Ravisheth Patil Dagadu (born 11 February 1950) is an Indian politician from Maharashtra. He is a three time member of the Maharashtra Legislative Assembly. He was last elected from Pen Assembly constituency representing the Bharatiya Janata Party in the 2024 Maharashtra Legislative Assembly election. He served as a minister of state from 2004 to 2007 and as a cabinet minister from 2008 to 2009.

== Early life and education ==
Patil is from Pen, Raigad district, Maharashtra. He is the son of Dagadu Patil.
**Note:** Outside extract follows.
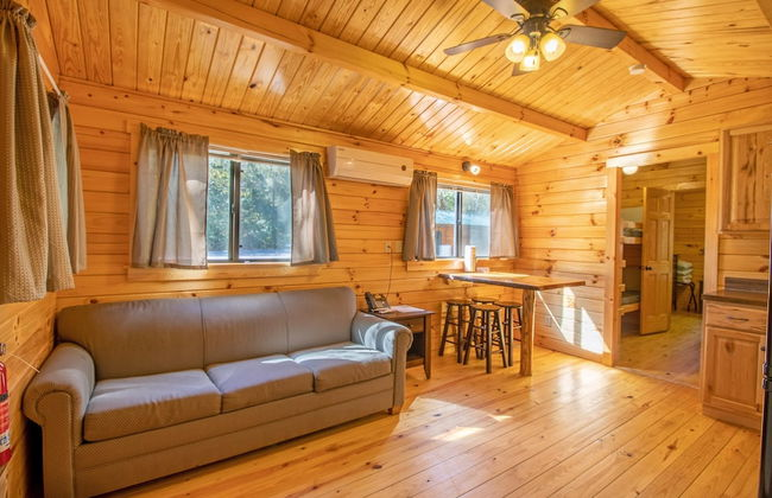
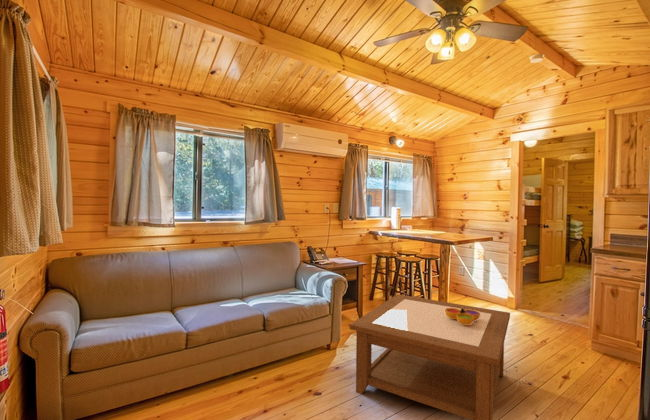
+ coffee table [349,293,511,420]
+ decorative bowl [445,307,481,325]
He passed Class 12 and later while studying BA at JSM College, Alibag he dropped out in 1972.

== Career ==
Patil was first elected as an MLA in the year 2004 Maharashtra Legislative Assembly election representing the Indian National Congress. Later, he contested on the Indian National Congress ticket, and lost twice to the Peasants and Workers Party of India (PWPI) candidates in the 2009 and 2014 Maharashtra Legislative Assembly election. In 2009, he polled 53,141 votes against 60,757 votes polled by Dhairyashil Patil and lost by a margin of 7,616 votes. In 2014, he polled 60,496 while Dhairyashil got 64,616 votes for a victory by a margin of 4,120 votes.

He regained the seat in the 2019 Maharashtra Legislative Assembly election on the Bharatiya Janata Party ticket. In 2019, he got 112,380 votes and beat his closest opponent and two time sitting MLA, Dhairyashil Patil of the PWPI, by a margin of 24,051 votes. He won for a third time in the 2024 Maharashtra Legislative Assembly election. In 2024, he polled 124,631 votes and defeated his nearest rival, Prasad Dada Bhoir of Shiv Sena (Uddhav Balasaheb Thackeray) by a margin of 60,810 votes.